◆ GOAL OF THE EXERCISE
In the listing below, copy word for word the lines that begin with the line containing "Clins d’œil" and end with the line containing "informatisé, personne n’est", including both of those lines.

◆ SOURCE RECORDS
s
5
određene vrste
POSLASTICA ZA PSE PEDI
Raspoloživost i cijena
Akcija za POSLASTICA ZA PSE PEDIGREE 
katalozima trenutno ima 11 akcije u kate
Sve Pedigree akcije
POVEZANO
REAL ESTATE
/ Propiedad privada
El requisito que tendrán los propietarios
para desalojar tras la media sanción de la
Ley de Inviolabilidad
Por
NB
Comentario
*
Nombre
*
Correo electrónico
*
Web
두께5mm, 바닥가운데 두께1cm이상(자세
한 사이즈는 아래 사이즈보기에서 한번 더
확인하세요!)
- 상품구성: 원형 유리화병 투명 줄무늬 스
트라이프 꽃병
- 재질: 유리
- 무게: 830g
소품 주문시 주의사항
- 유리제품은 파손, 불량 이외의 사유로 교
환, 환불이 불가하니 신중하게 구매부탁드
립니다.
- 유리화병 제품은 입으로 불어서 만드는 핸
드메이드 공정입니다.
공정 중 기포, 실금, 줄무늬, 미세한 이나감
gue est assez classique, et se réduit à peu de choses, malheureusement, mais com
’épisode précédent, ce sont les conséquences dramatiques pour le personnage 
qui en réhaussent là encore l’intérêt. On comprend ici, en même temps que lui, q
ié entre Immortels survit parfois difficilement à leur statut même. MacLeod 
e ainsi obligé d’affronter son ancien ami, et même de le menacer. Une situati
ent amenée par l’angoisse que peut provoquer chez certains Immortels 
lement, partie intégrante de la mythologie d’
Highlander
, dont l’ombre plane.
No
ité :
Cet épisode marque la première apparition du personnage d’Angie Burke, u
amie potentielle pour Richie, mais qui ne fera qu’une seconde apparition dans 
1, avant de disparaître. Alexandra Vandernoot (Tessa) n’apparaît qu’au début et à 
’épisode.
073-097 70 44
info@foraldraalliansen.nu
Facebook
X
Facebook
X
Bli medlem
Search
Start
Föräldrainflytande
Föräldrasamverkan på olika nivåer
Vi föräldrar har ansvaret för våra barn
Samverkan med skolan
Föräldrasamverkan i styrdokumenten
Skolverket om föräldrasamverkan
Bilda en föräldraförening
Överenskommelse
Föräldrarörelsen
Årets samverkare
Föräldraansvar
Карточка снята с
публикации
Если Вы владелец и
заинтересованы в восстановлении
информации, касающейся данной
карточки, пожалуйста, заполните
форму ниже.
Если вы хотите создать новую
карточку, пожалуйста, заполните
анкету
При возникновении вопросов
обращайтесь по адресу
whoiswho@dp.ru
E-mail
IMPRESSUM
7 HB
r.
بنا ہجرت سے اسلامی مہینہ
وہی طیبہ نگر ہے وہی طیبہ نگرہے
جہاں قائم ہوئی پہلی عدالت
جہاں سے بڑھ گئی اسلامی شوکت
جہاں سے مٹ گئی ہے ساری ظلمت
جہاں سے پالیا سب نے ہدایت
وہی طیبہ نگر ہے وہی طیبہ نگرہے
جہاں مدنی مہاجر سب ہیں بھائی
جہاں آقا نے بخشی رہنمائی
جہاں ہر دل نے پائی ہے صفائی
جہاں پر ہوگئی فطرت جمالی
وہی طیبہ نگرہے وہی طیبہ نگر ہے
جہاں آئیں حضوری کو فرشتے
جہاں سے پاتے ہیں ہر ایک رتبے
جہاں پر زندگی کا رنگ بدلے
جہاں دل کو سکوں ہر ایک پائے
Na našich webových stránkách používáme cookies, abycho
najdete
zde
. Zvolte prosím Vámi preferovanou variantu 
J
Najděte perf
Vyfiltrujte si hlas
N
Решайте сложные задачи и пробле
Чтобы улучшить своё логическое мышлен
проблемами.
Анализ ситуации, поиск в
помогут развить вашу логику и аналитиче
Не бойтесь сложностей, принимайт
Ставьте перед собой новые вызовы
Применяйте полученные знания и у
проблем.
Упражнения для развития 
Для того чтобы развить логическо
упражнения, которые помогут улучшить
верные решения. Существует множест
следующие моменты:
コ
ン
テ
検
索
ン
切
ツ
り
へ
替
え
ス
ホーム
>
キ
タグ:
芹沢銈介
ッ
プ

--

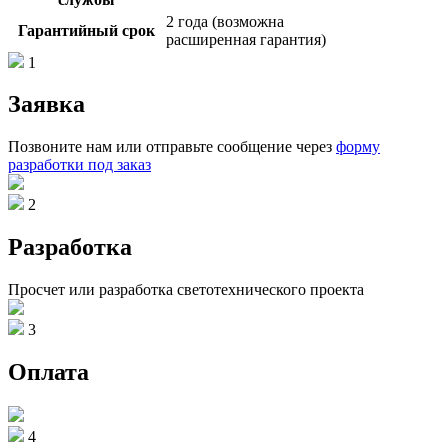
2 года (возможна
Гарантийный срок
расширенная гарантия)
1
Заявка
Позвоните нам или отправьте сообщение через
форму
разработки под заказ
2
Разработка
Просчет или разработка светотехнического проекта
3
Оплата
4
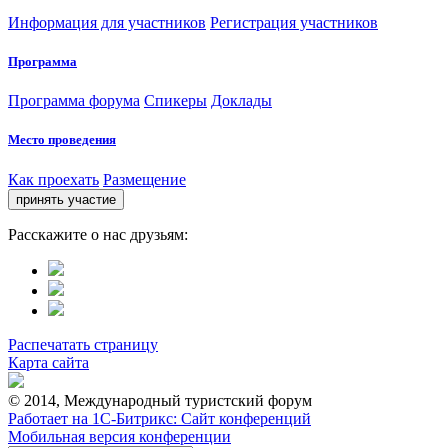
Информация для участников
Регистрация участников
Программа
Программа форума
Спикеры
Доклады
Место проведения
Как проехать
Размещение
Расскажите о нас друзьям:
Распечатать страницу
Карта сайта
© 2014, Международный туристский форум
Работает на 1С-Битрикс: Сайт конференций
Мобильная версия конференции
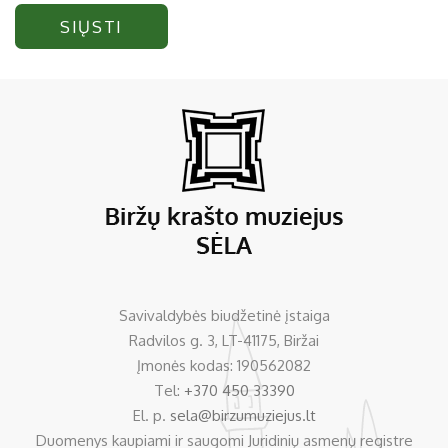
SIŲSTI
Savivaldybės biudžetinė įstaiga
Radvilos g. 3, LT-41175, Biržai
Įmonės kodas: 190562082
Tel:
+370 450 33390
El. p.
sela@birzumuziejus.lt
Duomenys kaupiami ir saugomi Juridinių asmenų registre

==

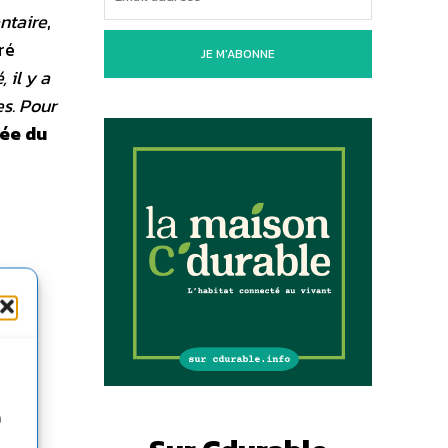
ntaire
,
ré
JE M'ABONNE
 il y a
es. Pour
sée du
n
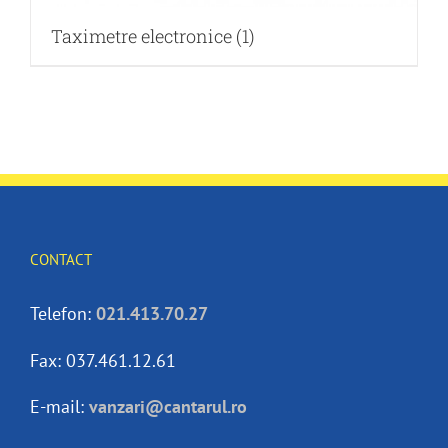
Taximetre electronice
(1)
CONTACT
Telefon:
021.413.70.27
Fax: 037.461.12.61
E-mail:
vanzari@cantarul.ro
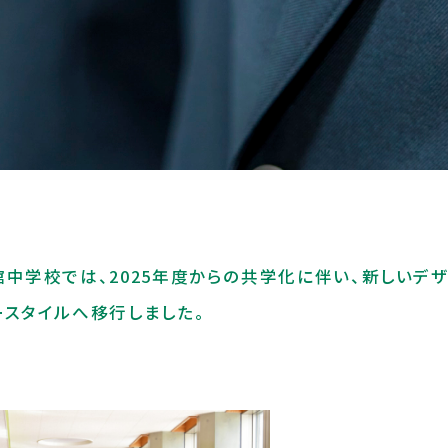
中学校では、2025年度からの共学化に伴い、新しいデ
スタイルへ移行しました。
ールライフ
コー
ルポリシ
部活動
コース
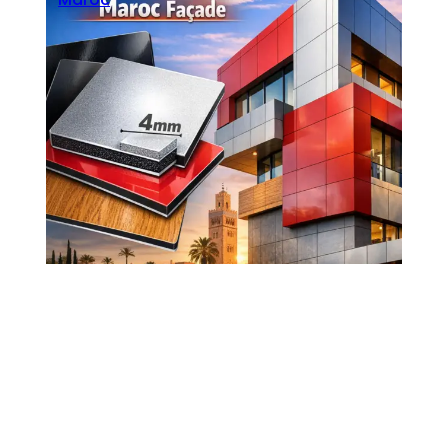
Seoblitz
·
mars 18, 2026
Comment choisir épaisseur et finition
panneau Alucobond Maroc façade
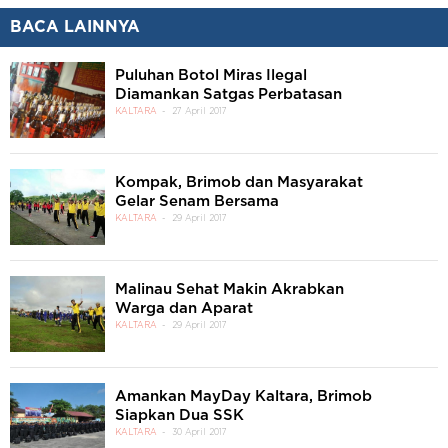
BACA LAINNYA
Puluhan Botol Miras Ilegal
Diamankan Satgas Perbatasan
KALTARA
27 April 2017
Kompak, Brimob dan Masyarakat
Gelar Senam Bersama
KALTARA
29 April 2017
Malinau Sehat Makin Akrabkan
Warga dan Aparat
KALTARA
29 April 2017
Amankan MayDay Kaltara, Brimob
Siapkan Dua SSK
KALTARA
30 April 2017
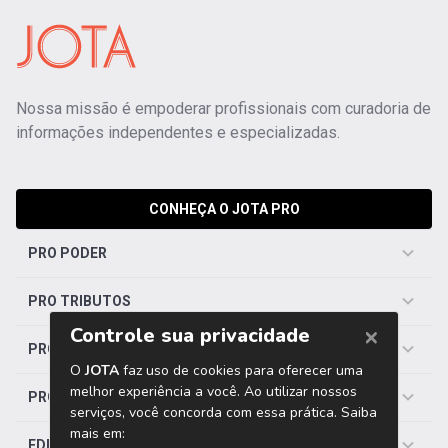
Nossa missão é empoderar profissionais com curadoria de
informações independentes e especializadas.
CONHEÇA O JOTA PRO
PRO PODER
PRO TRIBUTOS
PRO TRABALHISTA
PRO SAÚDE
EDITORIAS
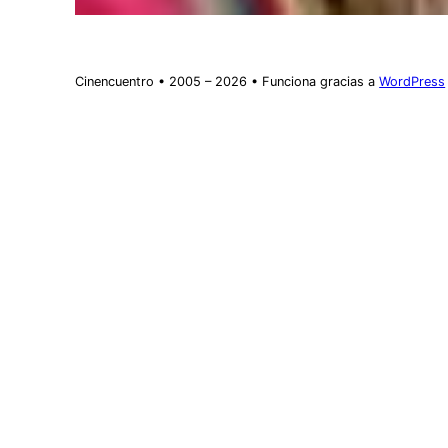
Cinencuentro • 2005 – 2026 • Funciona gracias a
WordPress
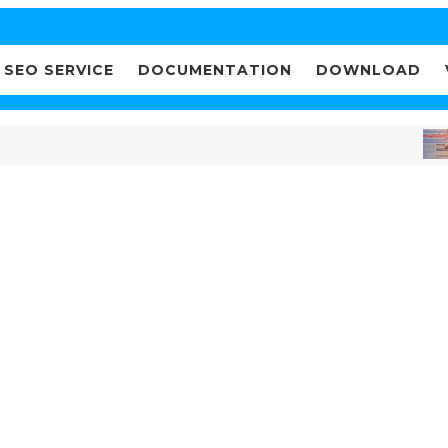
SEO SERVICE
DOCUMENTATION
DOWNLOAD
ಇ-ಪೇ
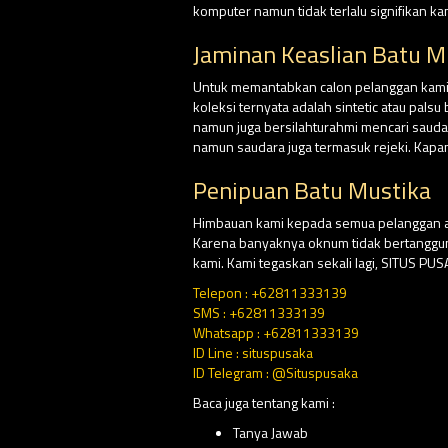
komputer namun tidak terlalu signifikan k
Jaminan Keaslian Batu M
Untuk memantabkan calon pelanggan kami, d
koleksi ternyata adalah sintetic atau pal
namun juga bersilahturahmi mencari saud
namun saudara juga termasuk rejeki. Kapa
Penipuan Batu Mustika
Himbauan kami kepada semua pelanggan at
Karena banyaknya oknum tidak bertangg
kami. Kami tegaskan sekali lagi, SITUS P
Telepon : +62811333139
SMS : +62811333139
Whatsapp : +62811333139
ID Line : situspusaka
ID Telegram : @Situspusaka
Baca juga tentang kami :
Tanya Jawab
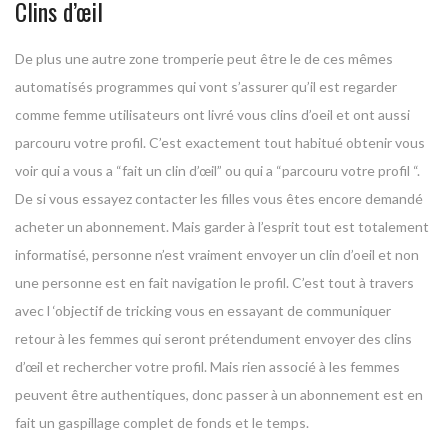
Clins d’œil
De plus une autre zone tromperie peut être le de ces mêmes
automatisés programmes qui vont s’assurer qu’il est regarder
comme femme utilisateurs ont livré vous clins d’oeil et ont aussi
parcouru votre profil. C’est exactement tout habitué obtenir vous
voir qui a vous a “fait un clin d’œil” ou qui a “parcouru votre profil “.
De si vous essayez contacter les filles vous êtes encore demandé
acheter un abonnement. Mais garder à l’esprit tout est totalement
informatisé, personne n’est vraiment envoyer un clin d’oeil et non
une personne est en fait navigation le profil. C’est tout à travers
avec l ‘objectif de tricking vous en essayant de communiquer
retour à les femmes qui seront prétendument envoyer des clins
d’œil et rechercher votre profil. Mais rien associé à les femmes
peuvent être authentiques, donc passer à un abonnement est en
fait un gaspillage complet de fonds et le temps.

◆ PROBLEM SOLUTION
Clins d’œil
De plus une autre zone tromperie peut être le de ces mêmes
automatisés programmes qui vont s’assurer qu’il est regarder
comme femme utilisateurs ont livré vous clins d’oeil et ont aussi
parcouru votre profil. C’est exactement tout habitué obtenir vous
voir qui a vous a “fait un clin d’œil” ou qui a “parcouru votre profil “.
De si vous essayez contacter les filles vous êtes encore demandé
acheter un abonnement. Mais garder à l’esprit tout est totalement
informatisé, personne n’est vraiment envoyer un clin d’oeil et non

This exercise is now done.